The app was put together by new React devs so is bound to have a number of less than optimal designs and approaches.

Badges

To retrieve a link to the image for your badge on your open source page, you can use the API endpoint /badges/:type/:provider/:namespace/:name/:revision

So, for example: /badges/git/github/expressjs/express/351396f971280ab79faddcf9782ea50f4e88358d

You can embed this into your open source project by putting the following markdown into your Readme. (Note please replace variables with your project information)

![My ClearlyDefined Score](https://api.clearlydefined.io/badges/:type/:provider/:namespace/:name/:revision)

Deploying the ClearlyDefined service

Properties

AUTH_GITHUB_ORG

The name of the org the site will use for authenticating users. Checks team membership.

AUTH_CURATION_TEAM

The GitHub team whose members have permission to programmatically write to the curation repo for this environment (e.g., merge pull requests). If left unset, anyone can do these operations.

AUTH_HARVEST_TEAM

The GitHub team whose members have permission to programmatically queue requests to harvest data. That is, they can POST to the /harvest endpoint. If left unset, anyone can do these operations.

CURATION_GITHUB_OWNER

The GitHub user or org that owns the curation repo. This repo is assumed to be owned by CURATION_GITHUB_OWNER.

CURATION_GITHUB_REPO

The GitHub curation repo to use for curations. This repo is assumed to be owned by CURATION_GITHUB_OWNER.

CURATION_GITHUB_BRANCH

The GitHub curation repo branch to use for curations. For testing and development, feel free to use your own. DON'T use master and you aren't so DO NOT use master.

CURATION_GITHUB_TOKEN

A Personal Access Token with public_repo scope

DEFINITION_AZBLOB_CONNECTION_STRING

Azure blob connection string

DEFINITION_AZBLOB_CONTAINER_NAME

Name of the Azure blob container holding that holds computed definitions

FILE_STORE_LOCATION

This is the location to store harvested data, scan results, ... If left unset, data will be stored in c:\temp\cd (for Windows) and /tmp/cd (for all other systems).

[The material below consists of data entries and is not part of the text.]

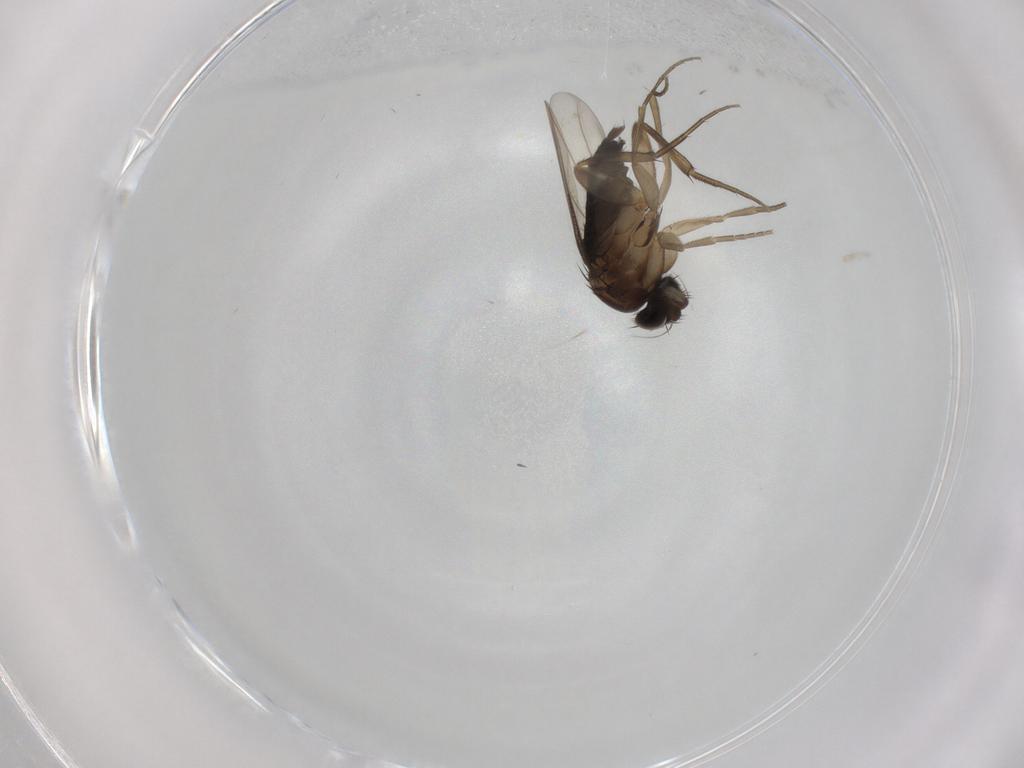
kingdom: Animalia
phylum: Arthropoda
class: Insecta
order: Diptera
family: Phoridae
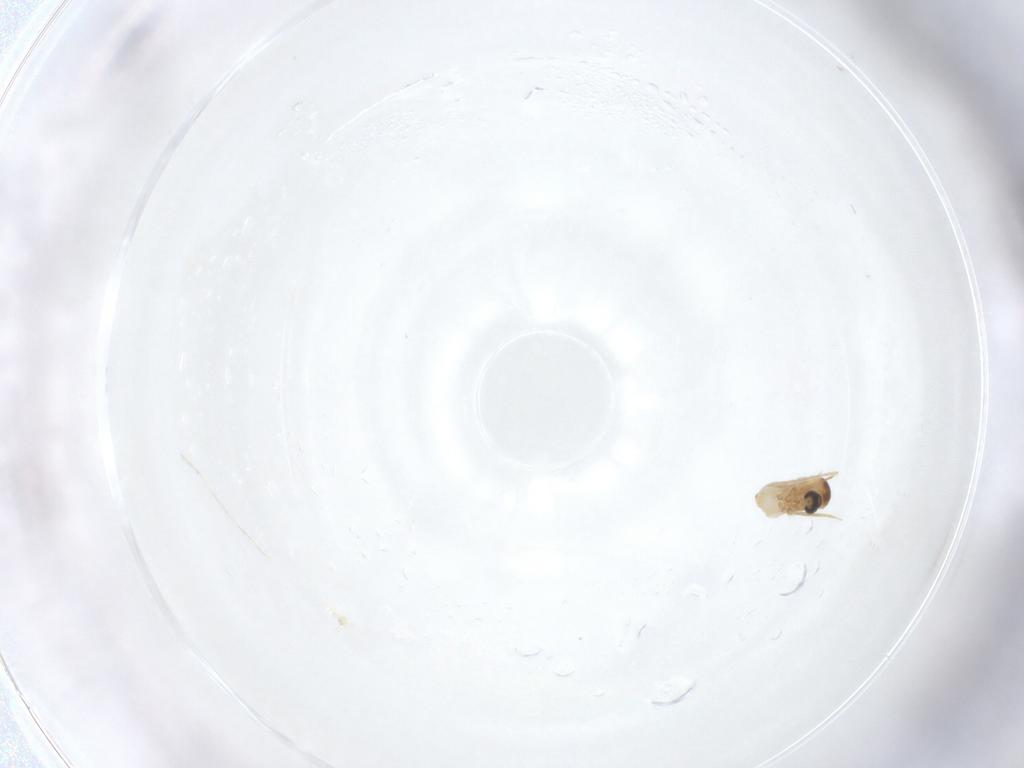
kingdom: Animalia
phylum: Arthropoda
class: Insecta
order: Diptera
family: Cecidomyiidae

This location is shared with other parts of the system.

Deploying the ClearlyDefined crawler

Properties

SERVICE_ENDPOINT

The full origin of the service, e.g. http://domain.com:port.

WEBSITE_ENDPOINT

The full origin of the website/UI, e.g. http://domain.com:port.

AUTH_GITHUB_CLIENT_ID and AUTH_GITHUB_CLIENT_SECRET

If using an OAuth application for GitHub sign-on, set these to the client ID and client secret, respectively. If not provided, auth will fall back to CURATION_GITHUB_TOKEN.

CRAWLER_DEADLETTER_PROVIDER

Crawler's deadletter provider. If unset, it defaults to CRAWLER_STORE_PROVIDER's default.

CRAWLER_GITHUB_TOKEN

The crawler tries to figure out details of the packages and source being traversed using various GitHub API calls. For this it needs an API token. This can be a Personal Access Token (PAT) or the token for an OAuth App. The token does not need any special permissions, only public data is accessed. Without this key GitHub will severely rate limit the crawler (as it should) and you won't get very far.

CRAWLER_STORE_PROVIDER

Crawler's store providers. If left unset, it defaults to cd(file). If multiple stores need to be set, they should be concatenated with "+", for example cdDispatch+cd(azblob)+webhook

FILE_STORE_LOCATION

This is the location to store harvested data, scan results, ... If left unset, data will be stored in c:\temp\cd (for Windows) and /tmp/cd (for all other systems). This location is shared with other parts of the system.

CRAWLER_AZBLOB_CONNECTION_STRING

Azure blob connection string

CRAWLER_AZBLOB_CONTAINER_NAME

name of container holding harvested data

PORT

Defaults to 3000, like a lot of other dev setups. Set this if you are running more than one service that uses that port.

SCANCODE_HOME

The directory where ScanCode is installed.